Action item
Return each line of the listing that contains the string "attributes".

....................

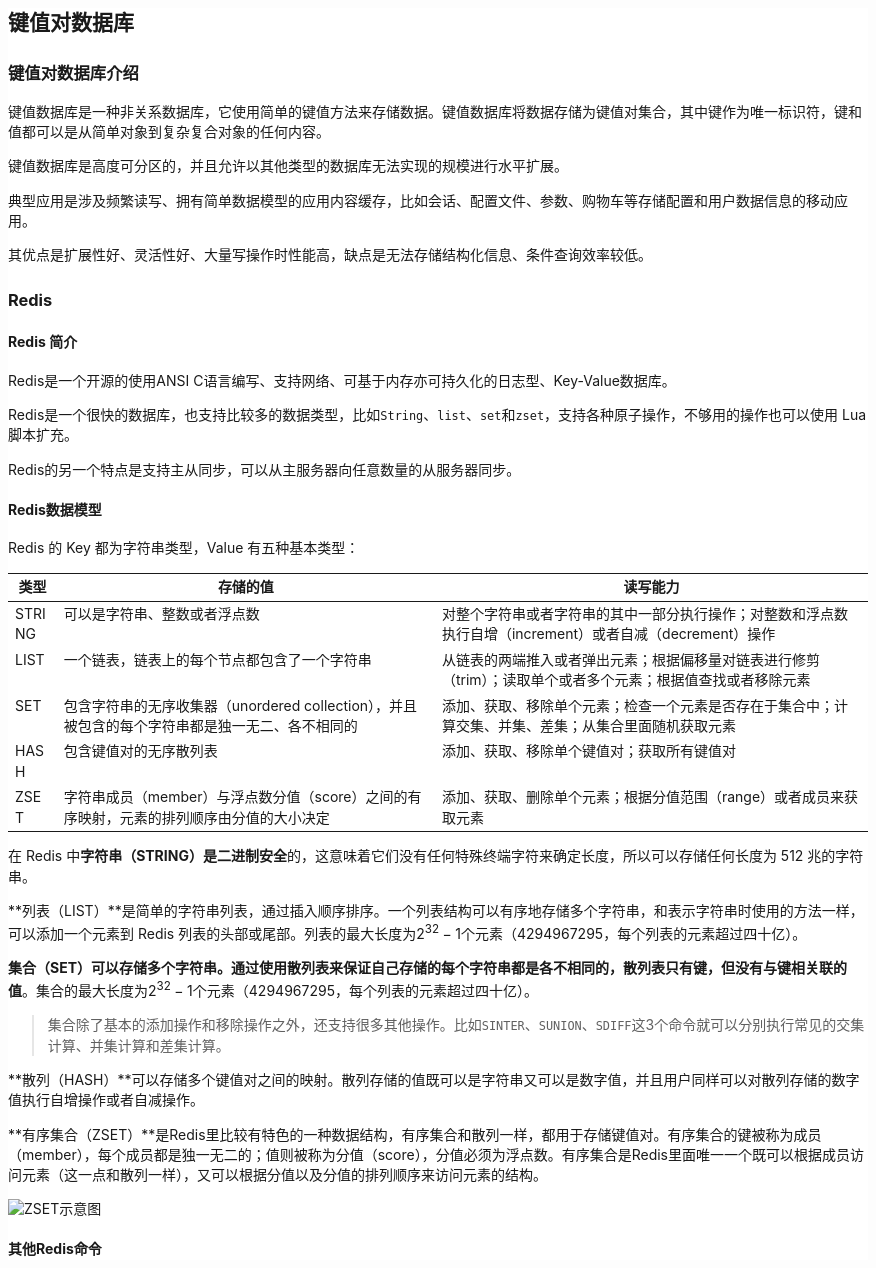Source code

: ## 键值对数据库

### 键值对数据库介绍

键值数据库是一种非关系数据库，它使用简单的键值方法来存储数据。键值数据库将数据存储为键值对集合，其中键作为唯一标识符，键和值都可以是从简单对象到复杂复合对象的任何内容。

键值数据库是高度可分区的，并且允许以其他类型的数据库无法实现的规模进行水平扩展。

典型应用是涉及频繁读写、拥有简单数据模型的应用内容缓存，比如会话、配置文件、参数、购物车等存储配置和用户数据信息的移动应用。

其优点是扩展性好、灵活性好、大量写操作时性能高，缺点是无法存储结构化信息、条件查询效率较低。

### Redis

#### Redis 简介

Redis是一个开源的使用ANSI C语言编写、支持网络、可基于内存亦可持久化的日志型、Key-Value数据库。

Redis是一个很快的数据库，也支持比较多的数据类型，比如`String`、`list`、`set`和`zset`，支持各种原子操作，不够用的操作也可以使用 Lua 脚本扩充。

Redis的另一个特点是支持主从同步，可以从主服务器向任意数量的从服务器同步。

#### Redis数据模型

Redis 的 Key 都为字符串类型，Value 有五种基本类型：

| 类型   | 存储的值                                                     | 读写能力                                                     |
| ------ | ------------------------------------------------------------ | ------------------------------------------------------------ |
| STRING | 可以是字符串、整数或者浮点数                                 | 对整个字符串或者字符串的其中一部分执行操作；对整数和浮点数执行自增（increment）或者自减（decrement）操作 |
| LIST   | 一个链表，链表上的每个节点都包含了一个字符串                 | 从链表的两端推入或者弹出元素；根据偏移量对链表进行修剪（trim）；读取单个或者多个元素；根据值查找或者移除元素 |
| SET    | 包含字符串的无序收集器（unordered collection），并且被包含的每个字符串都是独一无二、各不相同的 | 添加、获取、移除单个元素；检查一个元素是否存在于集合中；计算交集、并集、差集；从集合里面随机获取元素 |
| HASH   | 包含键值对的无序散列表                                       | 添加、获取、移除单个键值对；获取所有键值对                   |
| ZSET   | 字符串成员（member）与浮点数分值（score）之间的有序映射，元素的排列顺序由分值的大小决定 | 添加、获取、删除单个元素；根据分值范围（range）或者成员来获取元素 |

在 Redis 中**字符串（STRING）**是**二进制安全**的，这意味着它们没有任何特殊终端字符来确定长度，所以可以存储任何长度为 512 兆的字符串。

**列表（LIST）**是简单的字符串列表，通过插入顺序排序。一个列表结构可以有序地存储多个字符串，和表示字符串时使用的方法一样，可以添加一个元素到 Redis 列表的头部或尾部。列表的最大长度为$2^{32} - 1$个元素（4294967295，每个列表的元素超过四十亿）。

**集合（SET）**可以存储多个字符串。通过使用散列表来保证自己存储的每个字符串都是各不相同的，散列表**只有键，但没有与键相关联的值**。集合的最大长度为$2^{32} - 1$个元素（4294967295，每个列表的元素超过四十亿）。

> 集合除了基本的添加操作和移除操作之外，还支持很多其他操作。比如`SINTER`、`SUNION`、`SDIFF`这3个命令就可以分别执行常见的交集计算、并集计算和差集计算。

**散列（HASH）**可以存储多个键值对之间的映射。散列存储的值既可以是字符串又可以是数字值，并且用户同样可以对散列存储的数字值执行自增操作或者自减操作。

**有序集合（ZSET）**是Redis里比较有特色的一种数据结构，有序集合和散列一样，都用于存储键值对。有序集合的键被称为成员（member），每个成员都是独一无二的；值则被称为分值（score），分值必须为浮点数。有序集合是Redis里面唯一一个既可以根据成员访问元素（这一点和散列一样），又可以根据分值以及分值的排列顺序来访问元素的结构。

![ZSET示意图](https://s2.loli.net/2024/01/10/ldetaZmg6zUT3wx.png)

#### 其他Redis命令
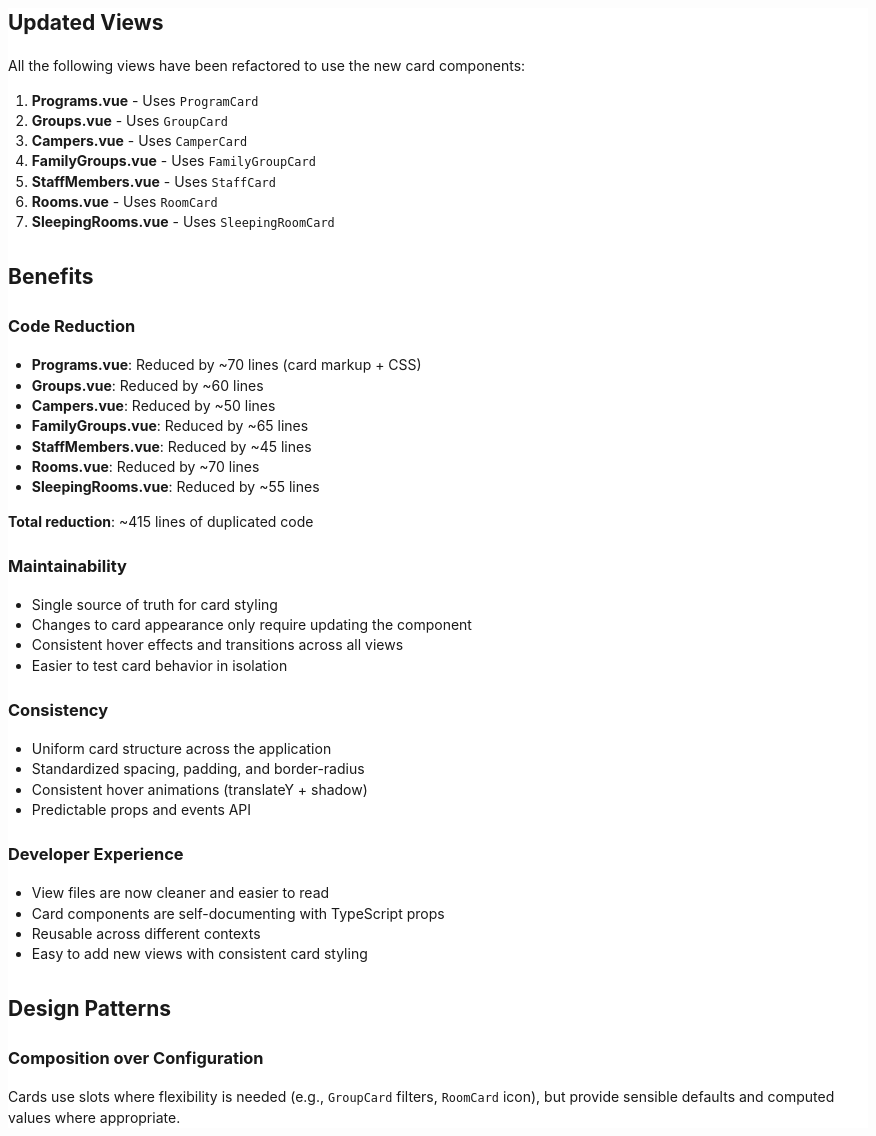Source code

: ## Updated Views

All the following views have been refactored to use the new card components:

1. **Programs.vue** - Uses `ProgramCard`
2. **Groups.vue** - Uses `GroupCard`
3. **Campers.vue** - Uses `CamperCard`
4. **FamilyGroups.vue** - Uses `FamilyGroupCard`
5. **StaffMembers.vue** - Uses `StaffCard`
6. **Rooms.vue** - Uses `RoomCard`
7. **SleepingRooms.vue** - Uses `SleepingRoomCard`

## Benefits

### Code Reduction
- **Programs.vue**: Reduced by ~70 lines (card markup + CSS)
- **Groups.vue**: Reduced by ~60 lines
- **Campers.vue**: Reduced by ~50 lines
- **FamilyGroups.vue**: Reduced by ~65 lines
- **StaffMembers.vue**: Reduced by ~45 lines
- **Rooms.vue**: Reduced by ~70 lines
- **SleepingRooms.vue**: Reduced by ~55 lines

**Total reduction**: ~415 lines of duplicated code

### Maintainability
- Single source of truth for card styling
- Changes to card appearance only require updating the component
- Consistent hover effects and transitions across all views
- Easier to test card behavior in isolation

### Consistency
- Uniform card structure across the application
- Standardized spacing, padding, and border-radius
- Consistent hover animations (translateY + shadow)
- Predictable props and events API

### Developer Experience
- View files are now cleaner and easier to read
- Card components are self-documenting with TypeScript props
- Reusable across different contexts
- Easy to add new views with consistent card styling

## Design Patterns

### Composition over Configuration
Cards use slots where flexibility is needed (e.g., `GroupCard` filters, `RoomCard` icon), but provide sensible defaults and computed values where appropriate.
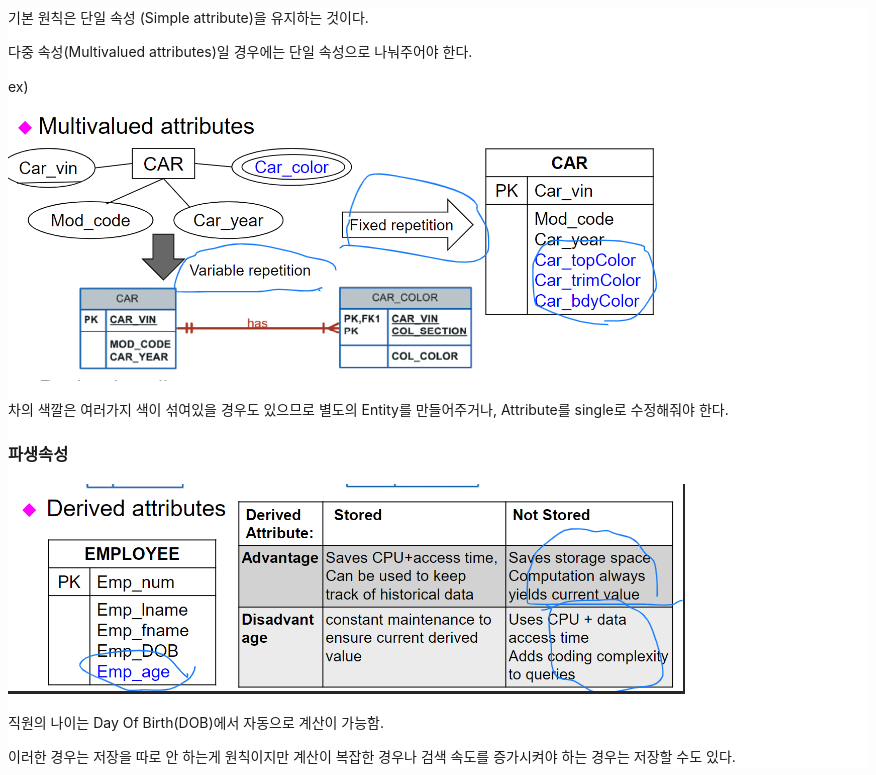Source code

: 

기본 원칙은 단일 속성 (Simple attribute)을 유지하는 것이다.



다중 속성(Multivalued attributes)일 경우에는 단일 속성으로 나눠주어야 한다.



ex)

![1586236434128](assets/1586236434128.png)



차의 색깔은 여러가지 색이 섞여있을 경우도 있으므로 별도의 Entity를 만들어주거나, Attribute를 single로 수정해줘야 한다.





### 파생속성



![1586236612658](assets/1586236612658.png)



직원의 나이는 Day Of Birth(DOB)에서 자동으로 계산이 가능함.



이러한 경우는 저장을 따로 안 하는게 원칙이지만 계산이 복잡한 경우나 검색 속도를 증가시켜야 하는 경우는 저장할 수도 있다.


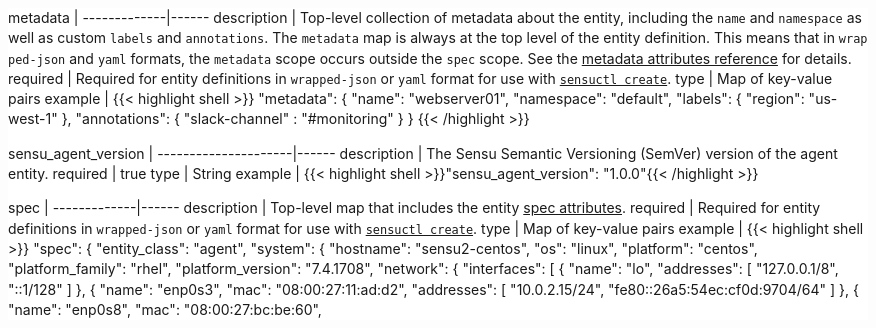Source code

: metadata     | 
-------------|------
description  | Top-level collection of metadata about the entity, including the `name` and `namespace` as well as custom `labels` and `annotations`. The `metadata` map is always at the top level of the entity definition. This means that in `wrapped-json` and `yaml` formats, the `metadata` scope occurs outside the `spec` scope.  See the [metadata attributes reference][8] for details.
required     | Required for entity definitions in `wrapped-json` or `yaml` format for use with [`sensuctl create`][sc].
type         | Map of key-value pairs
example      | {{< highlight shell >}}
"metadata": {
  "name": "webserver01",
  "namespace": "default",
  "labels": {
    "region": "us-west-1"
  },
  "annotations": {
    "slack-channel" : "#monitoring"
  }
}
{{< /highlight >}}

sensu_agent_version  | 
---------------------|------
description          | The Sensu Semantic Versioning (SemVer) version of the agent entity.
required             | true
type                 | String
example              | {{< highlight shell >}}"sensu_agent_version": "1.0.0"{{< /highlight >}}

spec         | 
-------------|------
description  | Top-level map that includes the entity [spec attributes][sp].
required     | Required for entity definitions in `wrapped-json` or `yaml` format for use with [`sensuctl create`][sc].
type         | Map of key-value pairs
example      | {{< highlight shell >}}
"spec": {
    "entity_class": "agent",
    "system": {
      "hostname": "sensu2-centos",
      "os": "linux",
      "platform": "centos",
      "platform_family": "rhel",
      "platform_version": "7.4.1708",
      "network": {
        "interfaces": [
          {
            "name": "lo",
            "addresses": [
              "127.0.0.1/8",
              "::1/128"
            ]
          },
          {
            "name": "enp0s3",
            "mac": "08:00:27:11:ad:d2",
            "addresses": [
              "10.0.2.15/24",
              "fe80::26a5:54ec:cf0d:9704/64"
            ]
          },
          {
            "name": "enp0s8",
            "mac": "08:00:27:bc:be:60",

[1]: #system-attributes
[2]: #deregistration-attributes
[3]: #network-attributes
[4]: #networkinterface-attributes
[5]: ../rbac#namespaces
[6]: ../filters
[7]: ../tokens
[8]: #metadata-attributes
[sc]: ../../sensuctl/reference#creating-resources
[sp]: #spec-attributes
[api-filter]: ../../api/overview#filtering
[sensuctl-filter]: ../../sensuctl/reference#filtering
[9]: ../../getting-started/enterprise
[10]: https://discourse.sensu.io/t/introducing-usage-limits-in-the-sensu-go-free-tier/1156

....................

Response below
다중 속성(Multivalued attributes)일 경우에는 단일 속성으로 나눠주어야 한다.
description  | Top-level collection of metadata about the entity, including the `name` and `namespace` as well as custom `labels` and `annotations`. The `metadata` map is always at the top level of the entity definition. This means that in `wrapped-json` and `yaml` formats, the `metadata` scope occurs outside the `spec` scope.  See the [metadata attributes reference][8] for details.
description  | Top-level map that includes the entity [spec attributes][sp].
[1]: #system-attributes
[2]: #deregistration-attributes
[3]: #network-attributes
[4]: #networkinterface-attributes
[8]: #metadata-attributes
[sp]: #spec-attributes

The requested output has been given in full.